Venezuela says Caracas airport to reopen to commercial flights 'soon as possible'
Venezuela's interim President Delcy Rodriguez said on Tuesday the international airport damaged in last month's twin earthquakes would reopen as soon as possible using an alternative runway.
Simon Bolivar International Airport is in La Guaira, north of Caracas and the epicenter of the June 24 quakes that toppled scores of residential buildings and killed nearly 3,700 people.
One of Latin America's worst earthquake disasters has left thousands of people homeless and thousands more still missing, especially in badly damaged La Guaira, where families are still digging in the rubble.
The airport has been partially open to humanitarian flights.
"I ordered the immediate activation of an alternative plan to allow commercial flights to resume as soon as possible using the airport's parallel runway," Rodriguez said in a message on her Telegram account.

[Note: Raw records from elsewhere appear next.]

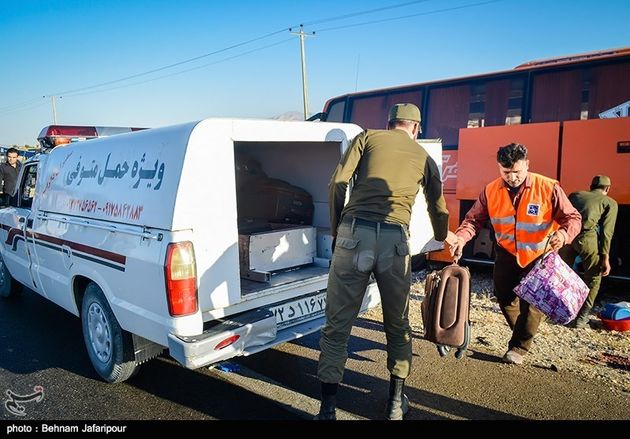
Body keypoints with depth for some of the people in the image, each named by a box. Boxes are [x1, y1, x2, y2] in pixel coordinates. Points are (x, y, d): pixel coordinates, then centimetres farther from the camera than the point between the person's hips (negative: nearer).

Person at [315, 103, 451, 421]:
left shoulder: (368, 137, 17)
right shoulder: (424, 158, 21)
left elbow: (337, 185, 4)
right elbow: (439, 212, 30)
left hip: (353, 233, -1)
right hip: (395, 240, 2)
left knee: (336, 325, 8)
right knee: (397, 325, 20)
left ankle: (327, 409, 14)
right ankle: (396, 402, 33)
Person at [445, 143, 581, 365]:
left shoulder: (548, 188, -18)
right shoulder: (491, 191, -8)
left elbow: (572, 217, -12)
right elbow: (474, 219, -7)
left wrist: (564, 233, -35)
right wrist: (460, 237, -27)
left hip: (539, 256, -3)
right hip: (507, 254, 4)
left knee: (532, 301, -2)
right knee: (504, 297, 10)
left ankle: (518, 347, 18)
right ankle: (525, 335, 38)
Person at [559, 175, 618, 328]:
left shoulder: (575, 195, 29)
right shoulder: (610, 202, 19)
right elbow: (606, 231, 7)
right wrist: (605, 258, 4)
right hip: (587, 237, -3)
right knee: (593, 277, 15)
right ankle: (581, 317, 15)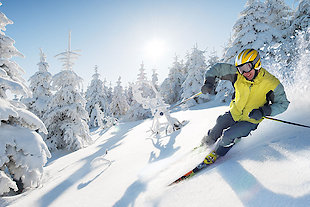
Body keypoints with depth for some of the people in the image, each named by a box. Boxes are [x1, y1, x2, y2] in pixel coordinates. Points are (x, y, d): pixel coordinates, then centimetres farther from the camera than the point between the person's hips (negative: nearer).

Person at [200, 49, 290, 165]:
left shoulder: (272, 84, -23)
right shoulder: (237, 74, -17)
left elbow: (282, 104, -12)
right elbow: (217, 68, -7)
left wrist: (263, 111, -29)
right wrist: (209, 82, -22)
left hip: (250, 121, -3)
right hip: (234, 113, 4)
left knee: (227, 136, -16)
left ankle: (216, 153, 14)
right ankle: (209, 140, 37)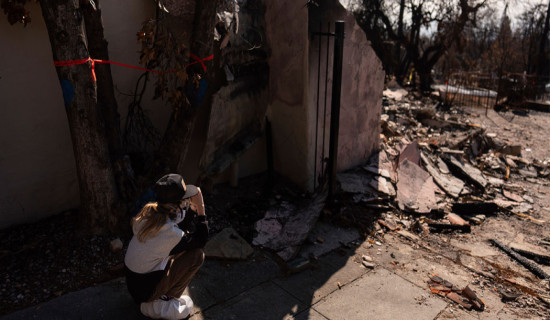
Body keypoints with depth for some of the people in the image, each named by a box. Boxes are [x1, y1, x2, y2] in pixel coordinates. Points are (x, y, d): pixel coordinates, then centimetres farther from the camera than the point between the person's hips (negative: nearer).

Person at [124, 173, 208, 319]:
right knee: (197, 254, -11)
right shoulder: (171, 233, -32)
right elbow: (201, 240, -13)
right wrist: (201, 208, -15)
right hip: (144, 290, -7)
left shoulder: (149, 211, -10)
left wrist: (192, 207, -7)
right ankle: (161, 303, 2)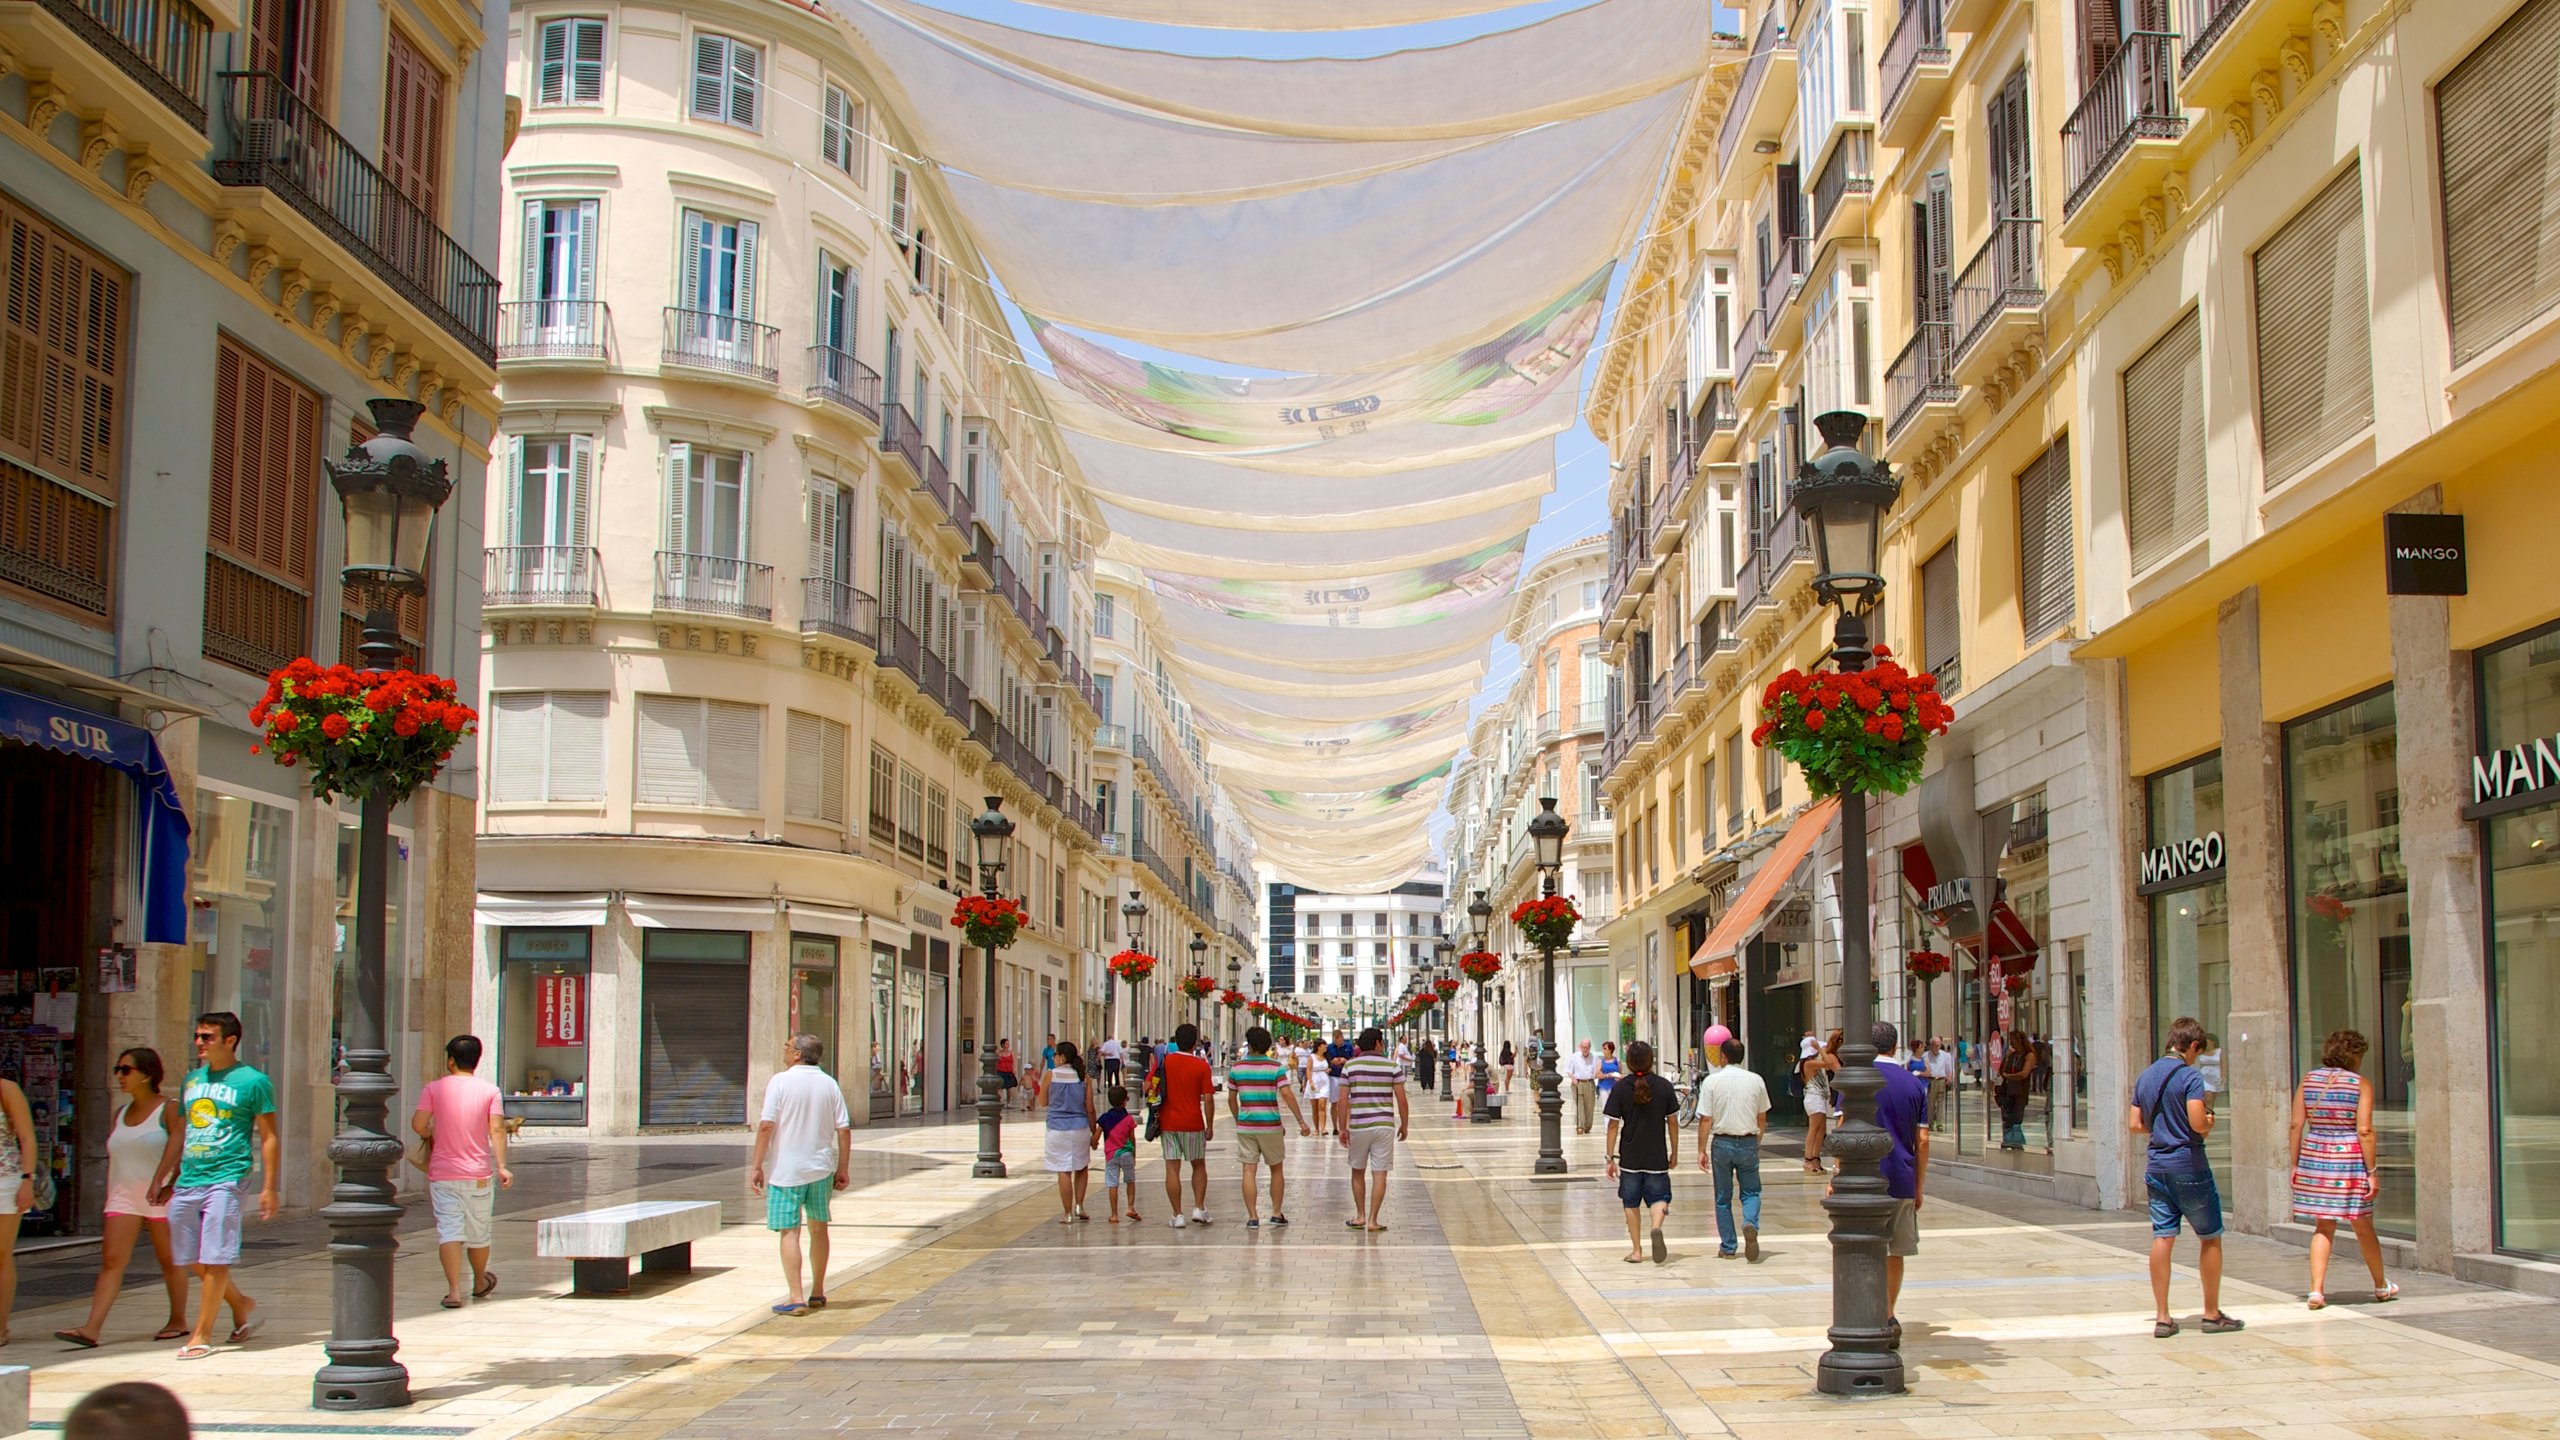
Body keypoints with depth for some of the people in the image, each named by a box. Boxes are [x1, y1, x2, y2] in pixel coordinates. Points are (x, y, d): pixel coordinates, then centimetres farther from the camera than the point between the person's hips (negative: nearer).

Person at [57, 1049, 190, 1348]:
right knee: (111, 1259, -7)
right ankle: (92, 1328, -15)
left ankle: (178, 1320, 18)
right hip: (124, 1197, 5)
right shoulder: (121, 1114, 14)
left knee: (169, 1261, 5)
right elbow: (113, 1158, 17)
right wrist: (109, 1200, 13)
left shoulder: (168, 1110, -5)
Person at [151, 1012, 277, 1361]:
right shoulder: (193, 1079, 15)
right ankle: (241, 1304, 30)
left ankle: (202, 1335, 2)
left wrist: (269, 1188, -9)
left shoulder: (253, 1082, -3)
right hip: (187, 1181, 7)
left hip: (225, 1179, -7)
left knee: (214, 1260, -6)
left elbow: (269, 1138, -3)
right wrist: (162, 1179, 20)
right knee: (192, 1260, 11)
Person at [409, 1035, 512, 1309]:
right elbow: (497, 1129, -8)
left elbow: (418, 1124, -9)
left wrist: (430, 1136, 14)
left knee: (449, 1231, -4)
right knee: (478, 1233, 16)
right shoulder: (489, 1091, 1)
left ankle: (454, 1291, -15)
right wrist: (502, 1166, -11)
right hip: (477, 1173, 1)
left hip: (442, 1173, -1)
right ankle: (480, 1283, 36)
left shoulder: (434, 1088, -1)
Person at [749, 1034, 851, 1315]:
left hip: (786, 1170, -4)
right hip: (821, 1168, 4)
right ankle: (817, 1294, 25)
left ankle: (796, 1298, -10)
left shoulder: (780, 1081, -8)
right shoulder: (830, 1084, 4)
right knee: (818, 1229, 16)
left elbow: (766, 1126, -13)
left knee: (789, 1231, -2)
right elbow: (844, 1130, 1)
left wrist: (757, 1166, -8)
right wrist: (843, 1168, 9)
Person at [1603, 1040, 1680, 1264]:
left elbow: (1613, 1125, -6)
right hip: (1657, 1157, 0)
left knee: (1631, 1204, 12)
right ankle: (1656, 1227, -22)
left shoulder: (1621, 1089, -7)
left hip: (1629, 1157, 0)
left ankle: (1636, 1250, 13)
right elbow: (1672, 1122, 3)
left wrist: (1611, 1158, 0)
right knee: (1659, 1197, 9)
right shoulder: (1665, 1086, -3)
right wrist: (1674, 1153, 14)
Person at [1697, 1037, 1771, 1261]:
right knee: (1751, 1192, 13)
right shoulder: (1756, 1080, 0)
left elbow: (1705, 1119, -9)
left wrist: (1702, 1150, -3)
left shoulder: (1712, 1081, -6)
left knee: (1723, 1198, 11)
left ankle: (1727, 1248, 13)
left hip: (1722, 1143, -1)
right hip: (1748, 1142, 1)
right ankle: (1750, 1224, -16)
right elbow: (1762, 1118, 8)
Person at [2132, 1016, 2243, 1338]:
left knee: (2162, 1238, 4)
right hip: (2188, 1165, -6)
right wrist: (2209, 1122, 0)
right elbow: (2197, 1122, -21)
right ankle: (2212, 1314, 14)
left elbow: (2134, 1124, 12)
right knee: (2210, 1237, 8)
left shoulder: (2145, 1076, 10)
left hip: (2156, 1165, 6)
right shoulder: (2190, 1075, -12)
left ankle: (2162, 1317, 3)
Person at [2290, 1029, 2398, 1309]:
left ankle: (2317, 1290, 0)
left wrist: (2295, 1164, 9)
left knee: (2323, 1226, 11)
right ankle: (2381, 1287, 31)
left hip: (2313, 1156, 3)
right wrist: (2371, 1171, -8)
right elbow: (2364, 1131, -12)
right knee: (2363, 1227, 13)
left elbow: (2296, 1125, 3)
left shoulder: (2308, 1080, 4)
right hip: (2349, 1158, -3)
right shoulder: (2361, 1084, -6)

US airmen and military experts have been helping to reopen the airport and also repair the quake-hit port in La Guaira to facilitate delivery of supplies and equipment.
Speaking to reporters on a conference call, US embassy Charge d'Affaires John Barrett said US officials were already in talks with American commercial airlines to resume flights.
"There is some work to do in terms of the infrastructure to support commercial operations at the airport," he said, without giving a precise date.
US Southern Command chief General Francis Donovan said US military personnel were still assisting with air traffic control and ground cargo operations at the airport.
Around 2,000 US troops have been deployed in Venezuela to help with disaster relief, and US helicopters and planes often land at the airport.
- 'It's my duty' -
Nearly two weeks after the 7.3 and 7.5 magnitude earthquakes, international rescue teams are ending attempts to find survivors while families scour the ruins for the bodies of their loved ones.
The government updated the death toll on Tuesday to 3,685 and said nearly 17,000 were injured.
Rodriguez has defended her government's response to the disaster, although many Venezuelans with relatives missing are angry, saying they were left to dig on their own before international rescue teams arrived.
Thousands of people are now homeless and sleeping in tents outside destroyed buildings or in temporary camps for those who have been displaced.
Outside the Rita Sol Palace building in the Caraballeda area of La Guaira, excavators dig through the ruins in search of bodies.
Lazaro Rubio, 66, lived on the eighth floor. His wife and her two daughters are trapped in the rubble. His 11-year-old stepson survived and is in Caracas.
"We're not leaving here until we recover the bodies," he said. "I'm staying because my wife and two daughters are there... It's my duty."
Two days after the quakes, the United Nations estimated as many as 50,000 people were still unaccounted for, although the government has yet to give any estimate on the number of missing.
Even before the disaster, Venezuela was struggling with economic crisis and political turmoil that left infrastructure and health services depleted.
Rodriguez came to power in January after then-president Nicolas Maduro was captured in a US military operation in Caracas.
The UN estimates the quakes caused $6.7 billion in damage -- equivalent to six percent of the GDP of Venezuela, a major oil producer.
The UN refugee agency has said it needs an estimated $14.85 million to scale up protection, relief items and temporary shelter support for 30,000 earthquake-affected people over six months.